Re: [PATCH for-next v2] RDMA/core/sa_query: Retry SA queries
From: Haakon Bugge <hidden>
Date: 2021-08-26 15:59:56
Also in:
lkml
On 25 Aug 2021, at 19:49, Jason Gunthorpe [off-list ref] wrote: On Thu, Aug 12, 2021 at 06:12:35PM +0200, Håkon Bugge wrote:quoted
A MAD packet is sent as an unreliable datagram (UD). SA requests are sent as MAD packets. As such, SA requests or responses may be silently dropped. IB Core's MAD layer has a timeout and retry mechanism, which amongst other, is used by RDMA CM. But it is not used by SA queries. The lack of retries of SA queries leads to long specified timeout, and error being returned in case of packet loss. The ULP or user-land process has to perform the retry. Fix this by taking advantage of the MAD layer's retry mechanism. First, a check against a zero timeout is added in rdma_resolve_route(). In send_mad(), we set the MAD layer timeout to one tenth of the specified timeout and the number of retries to 10. The special case when timeout is less than 10 is handled. With this fix: # ucmatose -c 1000 -S 1024 -C 1 runs stable on an Infiniband fabric. Without this fix, we see an intermittent behavior and it errors out with: cmatose: event: RDMA_CM_EVENT_ROUTE_ERROR, error: -110 (110 is ETIMEDOUT) Fixes: f75b7a529494 ("[PATCH] IB: Add automatic retries to MAD layer") Signed-off-by: Håkon Bugge <redacted> --- drivers/infiniband/core/cma.c | 3 +++ drivers/infiniband/core/sa_query.c | 9 ++++++++- 2 files changed, 11 insertions(+), 1 deletion(-)I'm nervous about this, mostly because the mad layer is very complicated, but it does seem aligned with the spec. However, it seems quite wrong that the timeout comes in from outside, the SA timeout should be integral to the SA layer..
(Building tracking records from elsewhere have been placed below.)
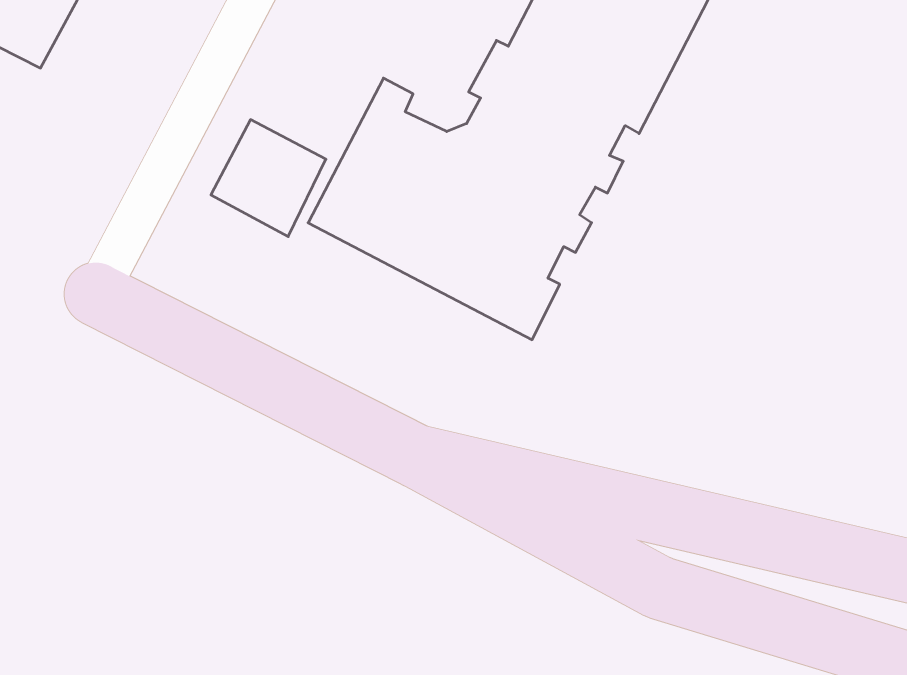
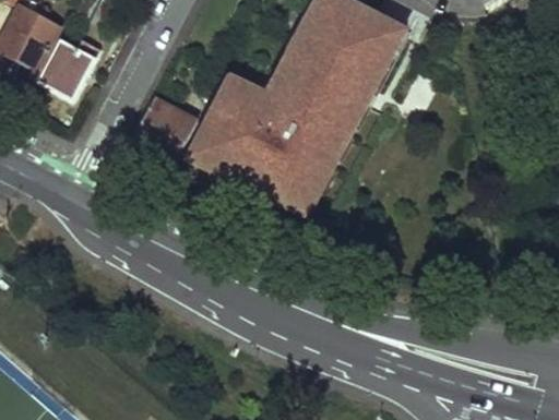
building: none -> [41,35,100,96]

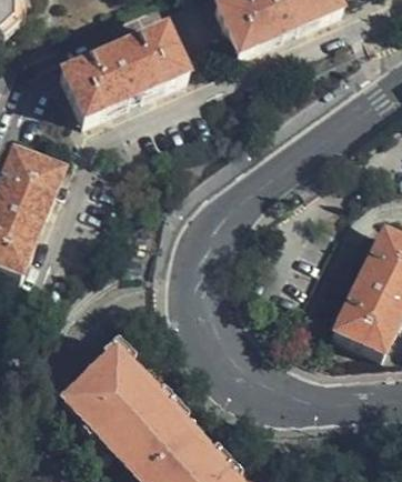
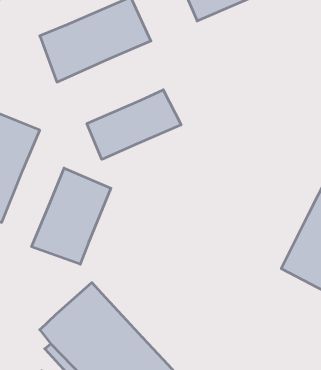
building: none -> [87,90,181,159]
building: none -> [32,168,111,264]

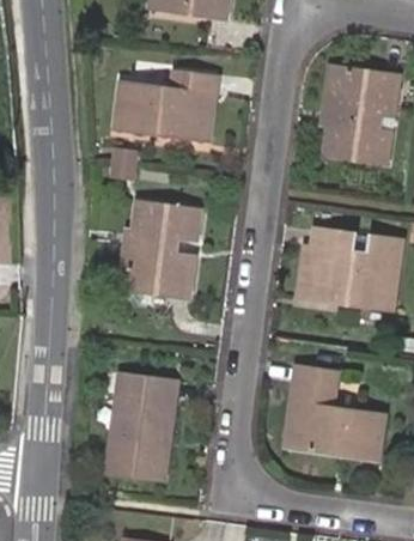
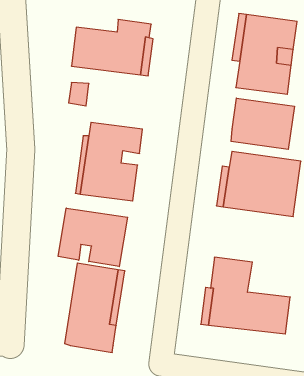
building: none -> [231,98,294,149]
building: none -> [58,208,128,267]

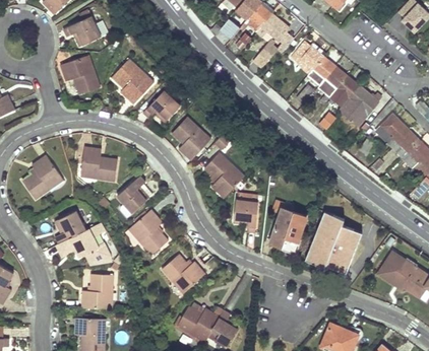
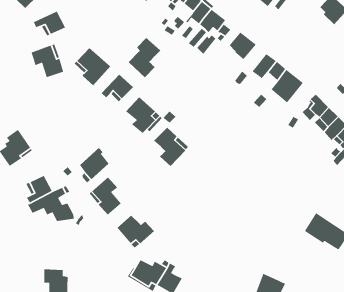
building: none -> [128,37,161,78]
building: [308,56,335,85] -> none
building: [80,147,117,182] -> none
building: [235,200,258,233] -> none
building: [271,200,307,248] -> none
building: [304,212,362,279] -> none
building: [81,271,114,306] -> none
They are quite different (timeout in ms): iser: 1000 rtrs: 30000 srp: 1000 nvme: 3000 samba: 5000 p9: 30000 rds: 5000 xprtrdma: 5000 Dividing 30 seconds by ten and get 3, seems OK. But for iser/srp, we get 100ms, which is in the low end for some system I would expect.
Anyhow, applied to for-next
Thanks! Håkon